According to professor Kate Bronfenbrenner of Cornell University, one-quarter of all employers illegally fire at least one employee during union-organizing campaigns. In 2005, more than 31,000 workers were illegally disciplined or fired for union activity, according to the NLRB. Some workers get reinstated years later, after exhaustive court battles. Indeed, penalties for violations are so minimal that most employers treat them as a minor cost of doing business.

Big business spends hundreds of millions of dollars a year to hire antiunion consultants who use elaborate strategies to keep unions out. Employers in the United States can require workers to attend meetings on work time where company managers and consultants give antiunion speeches, show antiunion films and distribute antiunion literature. Unions have no equivalent rights of access to employees. To reach them, organizers must visit their homes or hold secret meetings. This is hardly workplace democracy.

The next battle in the struggle for workers' rights is the Employee Free Choice Act (EFCA), the most important pro-worker legislation since the original National Labor Relations Act was passed in 1935. The EFCA would allow employees to form unions by simply signing a card stating that they desire union representation. If a majority of employees in a workplace sign a card, the company would be obligated to bargain with the union the employees choose. The law also would increase penalties for companies that violate worker rights and provide for mediation and arbitration for first contract disputes - a key provision, since employers often drag out negotiations to wear down a new union.

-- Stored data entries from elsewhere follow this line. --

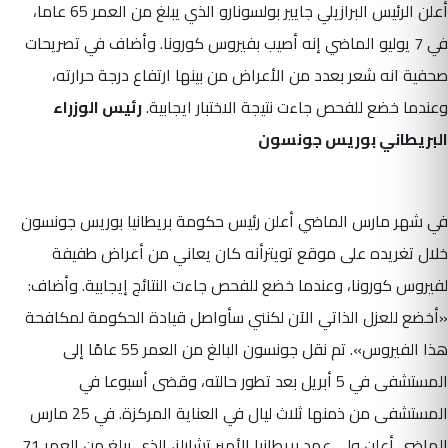
أعلن الرئيس البرازيلي جايير بولسونارو الذي يبلغ من العمر 65 عاما،
في 7 يوليو الماضي إنه أصيب بفيروس كورونا. وأضاف في تصريحات
صحفية انه شعر بعدد من الأعراض من بينها ارتفاع درجة حرارته،
وعندما خضع للفحص جاءت نتيجة الاختبار ايجابية.
رئيس الوزراء
البريطاني بوريس جونسون
في شهر مارس الماضي أعلن رئيس حكومة بريطانيا بوريس جونسون
خلال تغريده على موقع تويترأنه كان يعاني من أعراض طفيفة
لفيروس كورونا، وعندما خضع للفحص جاءت النتائج إيجابية. وأضاف:
«أخضع للعزل الذاتي الآن لكنني سأواصل قيادة الحكومة لمكافحة
هذا الفيروس». تم نقل جونسون البالغ من العمر 55 عامًا إلى
المستشفى في 5 أبريل بعد تطور حالته، وقضى أسبوعا في
المستشفى من ذمنها ثلاث ليال في العناية المركزة. في 25 مارس
الماضي أعلن ولي عهد بريطانيا الأمير تشارلز، الذي يبلغ من العمر 71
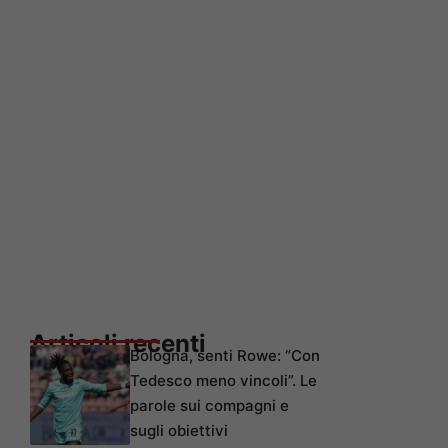
Articoli recenti
Bologna, senti Rowe: “Con
Tedesco meno vincoli”. Le
parole sui compagni e
sugli obiettivi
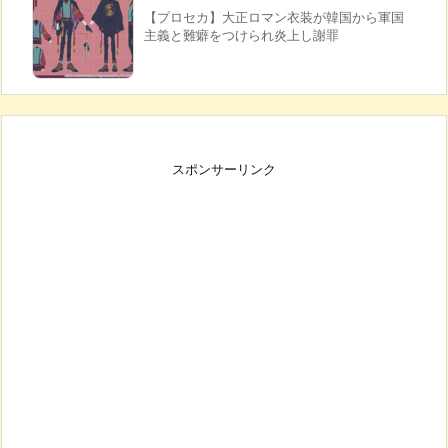
【プロセカ】大正ロマン衣装が韓国から軍国
主義と難癖をつけられ炎上し謝罪
スポンサーリンク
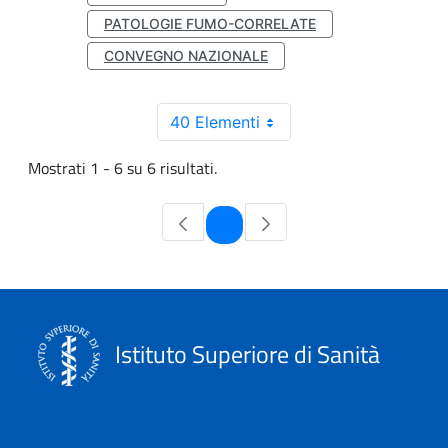
PATOLOGIE FUMO-CORRELATE
CONVEGNO NAZIONALE
40 Elementi
Mostrati 1 - 6 su 6 risultati.
Pagina
1
Istituto Superiore di Sanità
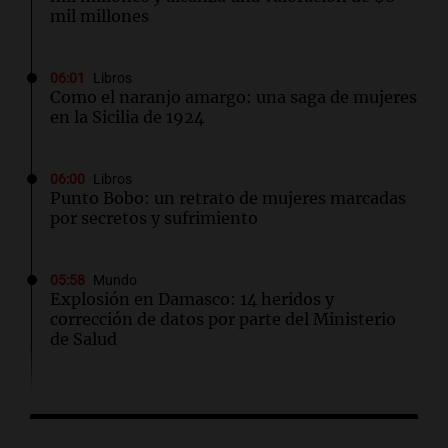
mil millones
06:01
Libros
Como el naranjo amargo: una saga de mujeres
en la Sicilia de 1924
06:00
Libros
Punto Bobo: un retrato de mujeres marcadas
por secretos y sufrimiento
05:58
Mundo
Explosión en Damasco: 14 heridos y
corrección de datos por parte del Ministerio
de Salud
05:31
Ciencia
El AMOC se mantuvo fuerte mientras una
importante corriente oceánica casi se detuvo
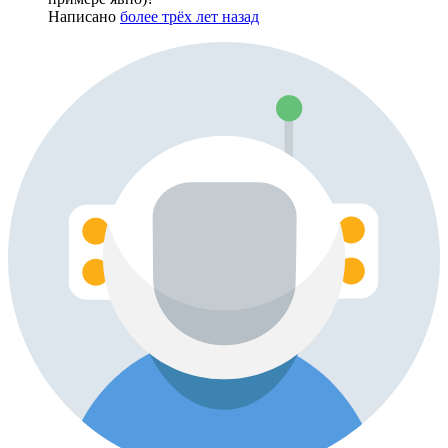
Написано
более трёх лет назад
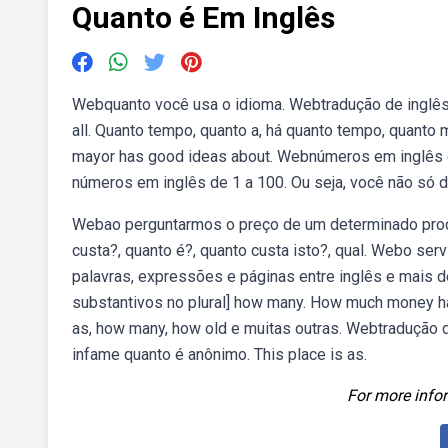
Quanto é Em Inglês
Webquanto você usa o idioma. Webtradução de inglês de
all. Quanto tempo, quanto a, há quanto tempo, quanto 
mayor has good ideas about. Webnúmeros em inglês de
números em inglês de 1 a 100. Ou seja, você não só 
Webao perguntarmos o preço de um determinado prod
custa?, quanto é?, quanto custa isto?, qual. Webo ser
palavras, expressões e páginas entre inglês e mais d
substantivos no plural] how many. How much money h
as, how many, how old e muitas outras. Webtradução d
infame quanto é anônimo. This place is as.
For more infor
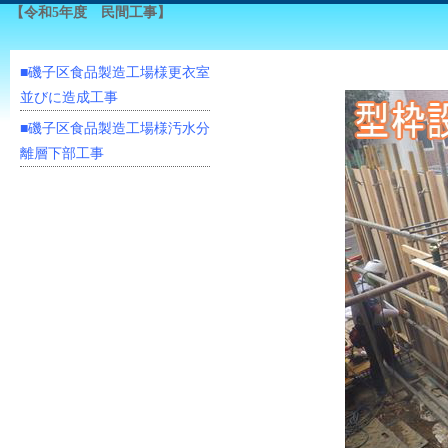
【令和5年度 民間工事】
■磯子区食品製造工場様更衣室
並びに造成工事
■磯子区食品製造工場様汚水分
離層下部工事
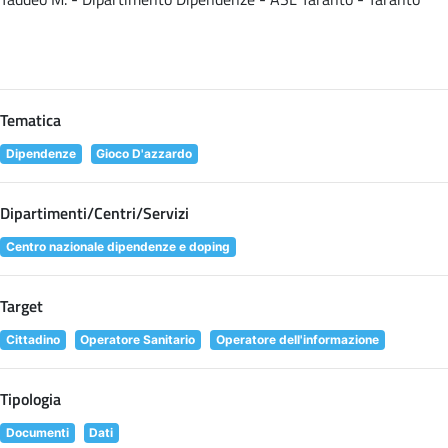
Tematica
Dipendenze
Gioco D'azzardo
Dipartimenti/Centri/Servizi
Centro nazionale dipendenze e doping
Target
Cittadino
Operatore Sanitario
Operatore dell'informazione
Tipologia
Documenti
Dati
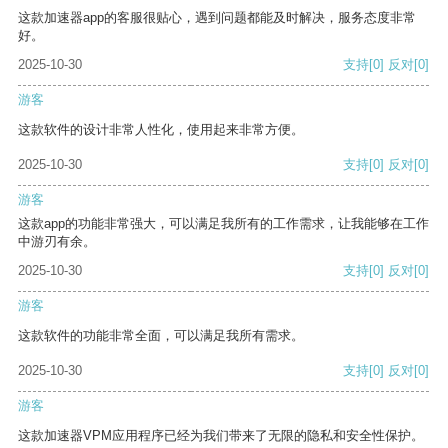
这款加速器app的客服很贴心，遇到问题都能及时解决，服务态度非常
好。
2025-10-30
支持
[0]
反对
[0]
游客
这款软件的设计非常人性化，使用起来非常方便。
2025-10-30
支持
[0]
反对
[0]
游客
这款app的功能非常强大，可以满足我所有的工作需求，让我能够在工作
中游刃有余。
2025-10-30
支持
[0]
反对
[0]
游客
这款软件的功能非常全面，可以满足我所有需求。
2025-10-30
支持
[0]
反对
[0]
游客
这款加速器VPM应用程序已经为我们带来了无限的隐私和安全性保护。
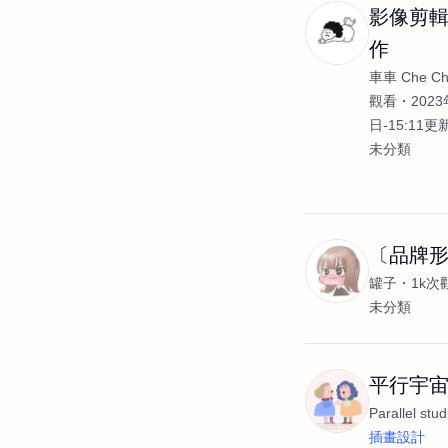
影像剪輯
作
車車 Che C
觀看
2023
日-15:11更
未分類
〔品牌
罐子
1k次
未分類
平行宇宙 Pa
Parallel stud
插畫設計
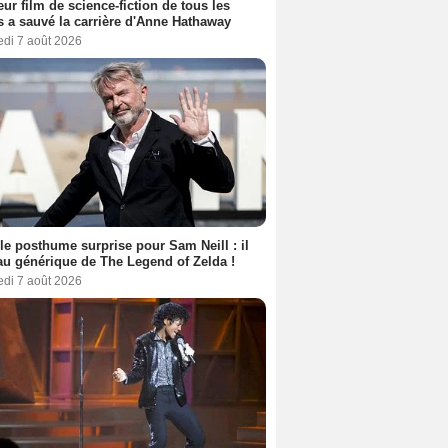
eur film de science-fiction de tous les
 a sauvé la carrière d'Anne Hathaway
edi 7 août 2026
le posthume surprise pour Sam Neill : il
au générique de The Legend of Zelda !
edi 7 août 2026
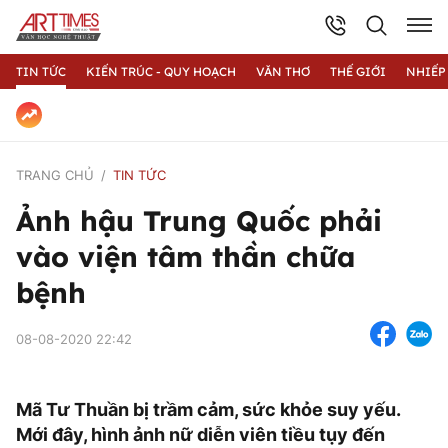
TIN TỨC
KIẾN TRÚC - QUY HOẠCH
VĂN THƠ
THẾ GIỚI
NHIẾP
TRANG CHỦ
TIN TỨC
Ảnh hậu Trung Quốc phải
vào viện tâm thần chữa
bệnh
08-08-2020 22:42
Mã Tư Thuần bị trầm cảm, sức khỏe suy yếu.
Mới đây, hình ảnh nữ diễn viên tiều tụy đến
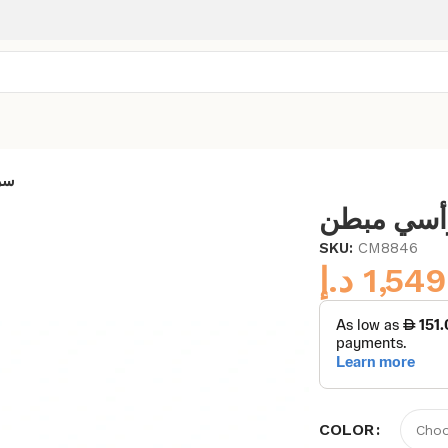
سر
رأسي مبطن
SKU:
CM8846
د.إ
1,549
COLOR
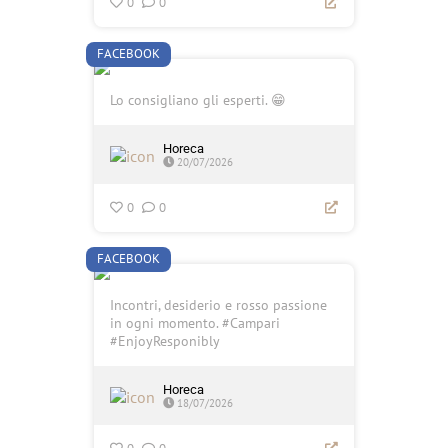
0
0
FACEBOOK
Lo consigliano gli esperti. 😁
Horeca
20/07/2026
0
0
FACEBOOK
Incontri, desiderio e rosso passione
in ogni momento. #Campari
#EnjoyResponibly
Horeca
18/07/2026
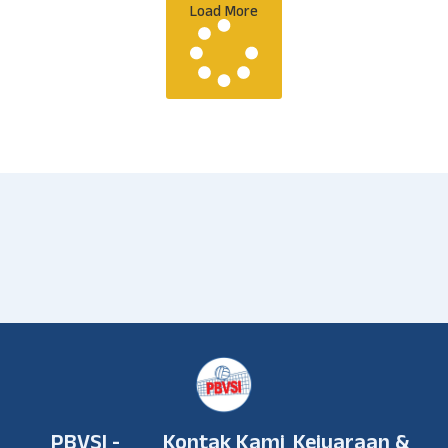
Load More
PBVSI -
Kontak Kami
Kejuaraan &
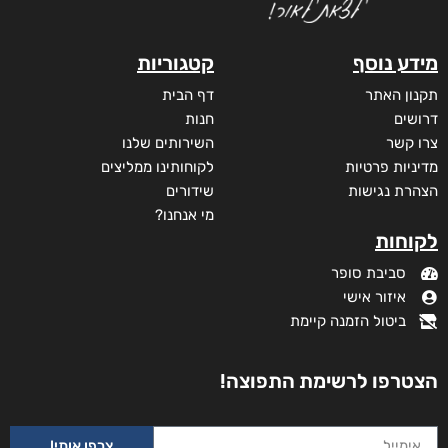
מידע נוסף
קטגוריות
תקנון האתר
דף הבית
דרושים
חנות
צרו קשר
השירותים שלנו
מדיניות פרטיות
לקוחותינו ממליצים
הצהרת נגישות
שידורים
מי אנחנו?
לקוחות
סביבת סופר
איזור אישי
ביטול הזמנה קיימת
הצטרפו לרשימת התפוצה!
צרפו אותי!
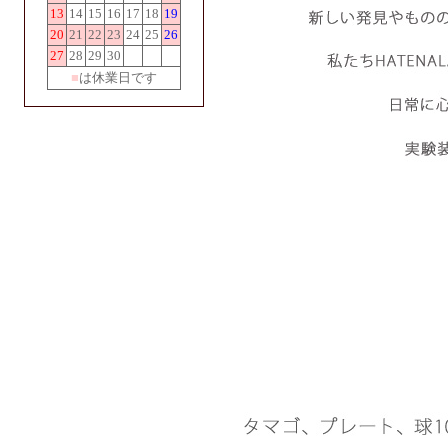
13
14
15
16
17
18
19
20
21
22
23
24
25
26
27
28
29
30
■
は休業日です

On March 1, the House of Representatives approved the EFCA by a 241-185 vote. In June, 51 senators - all but one of the 51 Democrats (Tim Johnson of South Dakota did not vote), plus one Republican (Arlen Specter of Pennsylvania) - voted in favor of EFCA, but it wasn't enough to end the Republican filibuster.

Business leaders and their allies in Congress understand that a resuscitated labor movement would be an effective counterweight to their political influence. That is why they are on the warpath against the EFCA. President Bush has pledged to veto the bill if it reaches his desk.

The labor movement is likely to make support for the EFCA a litmus test for targeting its endorsement, money, and ground troops to candidates running for House and Senate in 2008, particularly those in swing districts and states, where Republican incumbents are vulnerable.

It's do-or-die time for the American labor movement. In the next decade or two, unions will either make a comeback or become marginal players in American society and politics. If labor stumbles toward irrelevance, our society will become nastier, more unequal and individualistic than it already is. It's not a happy prospect - but one worth pondering on this Labor Day.